We all have the occasional bad day now and then, where nothing seems to go right from dawn to dusk. I had a beauty this past Sunday, at the final round of the LPGA Championship. Like most of these experiences, it was triggered by something small, of my own doing, and then snowballed as the day dragged on.
I don’t normally drink very much when I’m on the road, but for some reason — insanity possibly — Saturday night was a belter. I held court majestically at the bar in the Hotel du Pont, and like one of the tall ships visiting Delaware waters, I swayed and creaked elegantly back to moor myself to the mattress in room 932, shortly after midnight. All was well, until I awoke at 8 a.m. wearing nothing but a black sock on my left foot, and a large blob of congealed toothpaste stuck in my chest hair. This in itself would not have been so mysterious had I not been wearing sandals without socks the previous evening.
Not to worry, thought I, as I stumbled to the bathroom to brush my teeth and chest; stranger things have happened. On the way, I realized, as one does, that at some stage last night, I had drunk at least one ashtray, and was dealing with a formidable hangover. In a stroke of genius, I decided to nip up to the 12th floor for a brisk run on the old treadmill. Sweat it out, just the ticket.
I nodded towards a couple of spandex types in the corner, started the belt up to a feverish six miles an hour, and broke into a blubbery jog. After about 45 seconds, it became apparent that it was not having the desired effect, so I ejected to the safety of the carpet, which, to my horror, seemed to be moving only a little slower than the belt. I was keenly aware of the stares from the spandex sisters in the corner, as I bumped into a pillar, then stumbled over to the water cooler just in time to barf violently into the trash can. I immediately felt much better, and looked over at the gallery, who by now were gaping. I said, “You make me sick!”, removed the trash bag, and headed back to the safety of my room to plan my next move.

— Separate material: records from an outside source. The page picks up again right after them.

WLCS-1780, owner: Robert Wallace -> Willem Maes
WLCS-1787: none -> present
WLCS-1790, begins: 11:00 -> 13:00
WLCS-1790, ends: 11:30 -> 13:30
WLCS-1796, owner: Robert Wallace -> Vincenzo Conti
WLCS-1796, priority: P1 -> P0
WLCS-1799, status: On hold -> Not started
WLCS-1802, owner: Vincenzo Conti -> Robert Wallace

Into the shower, and off to work. By now, the heat index is close to 100, and I am clammy. I can hardly wait to strap on my radio pack and for the batteries to steam up the small of my back, sending a river of sweat southwards. I use a whole bottle of Gold Bond Medicated Powder, and feeling nothing from the waist down, set off to be wired for sound. I’m walking past the Port-o-lets when one of our cameramen exits. The door is caught in a gust of wind, and slams open, into the bridge of my nose, sending me reeling backwards, right onto my posterior, which fortunately, as I mentioned earlier, is already numbed up. My proboscis, though broken three times previously, is altered once more.
Four o’clock, and the bell rings. I join Julie Inkster, and Wendy Ward on the 10th fairway. I trudge around manfully, trying to stay downwind of them, as they are both having a tough enough day without getting a whiff of me. I want to get home, and I’ve got a tight connection to make at O’Hare, so I’ve got to make the flight from Philly. The only thing that can shrink my berries any smaller is a playoff.
Which happens, and lasts until 6:40 p.m. I am in my rental car at 7 p.m. driving towards the City of Brotherly Love. Get out of my way, you buttholes, I smell like a polecat with dysentery, and I’m wearing golf shoes. I get there with about 20 minutes to check in, and my flight is …. canceled. Now I’m upset.
Back in the rental car, I’m heading for the scene of the crime, the Hotel du Pont. Unfortunately, I-95 is closed going south, and I don’t realize that I have been diverted onto I-495, and somehow I end up on a bridge that is taking me to New Jersey. I hope there is an early one from Newark, because from here on in, I am acting like I’m doing this on purpose.